A vida contemporânea nos coloca diferentes e novas interrogações e desafios. Observamos os mais diversos sintomas, desde a depressão, o pânico, a anorexia, a bulimia, o burn out, as compulsões, a drogadicção, o TOC.
É imprescindível que encontremos brechas para escapar dos aprisionamentos e imobilismos, pois só assim deixaremos de ser escravos e regidos pelo medo.
Nesta outra forma de funcionar podemos ter espaço para realizar e compartilhar ao retomar a condição de afetar e ser afetado pelas forças do mundo.
Para tanto precisamos também buscar conexões com outras áreas do conhecimento como a filosofia, a história, a arte, sem receio de perdermos nossas especificidades enquanto psicoterapeutas corporais. Temos também que estar atentos para não cairmos na armadilha de reduzir toda a complexa problemática contemporânea a um problema unicamente pessoal, individual, considerando, no entanto a singularidade que nos é inerente.

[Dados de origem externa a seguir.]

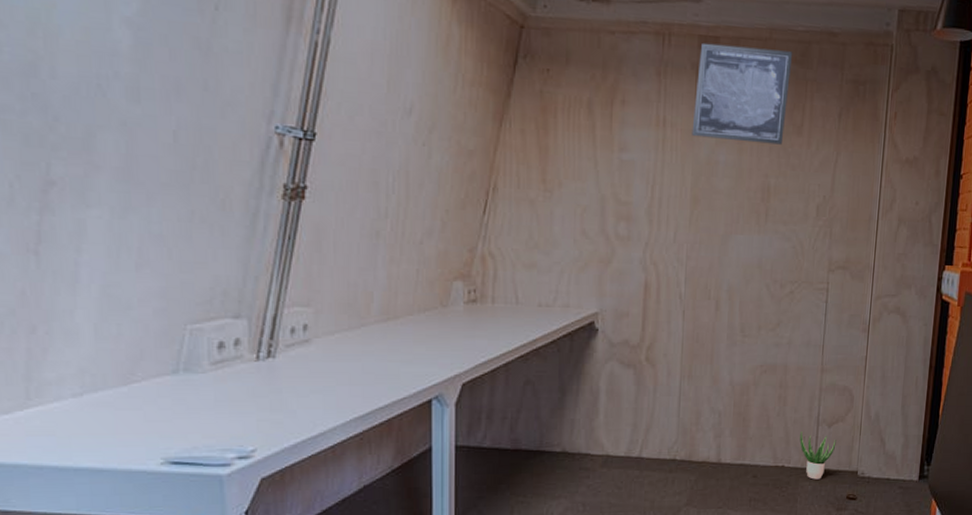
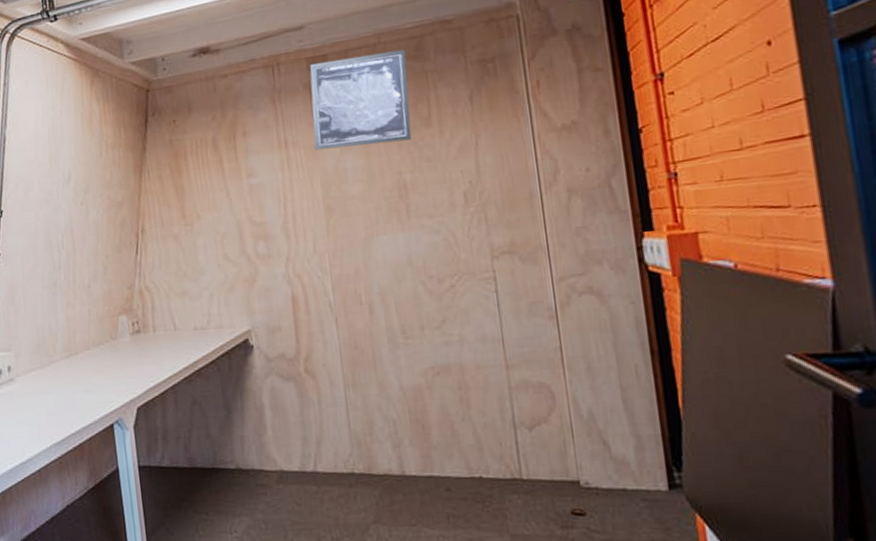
potted plant: present [799,431,836,480] -> none [494,437,544,492]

Nossa escolha e nossa aposta é trabalhar no resgate da pulsação da vida e ajudar as pessoas, onde quer que elas estejam a encontrarem seu próprio caminho. Podemos falar que o processo psicoterapêutico implica no desenvolvimento de um projeto vital de autonomia humana, assim ao invés de corpos reativos, impotentes e automatizados corpos ativos e potentes, que experimentam e agem sobre o mundo, inventando respostas e outras formas de vida.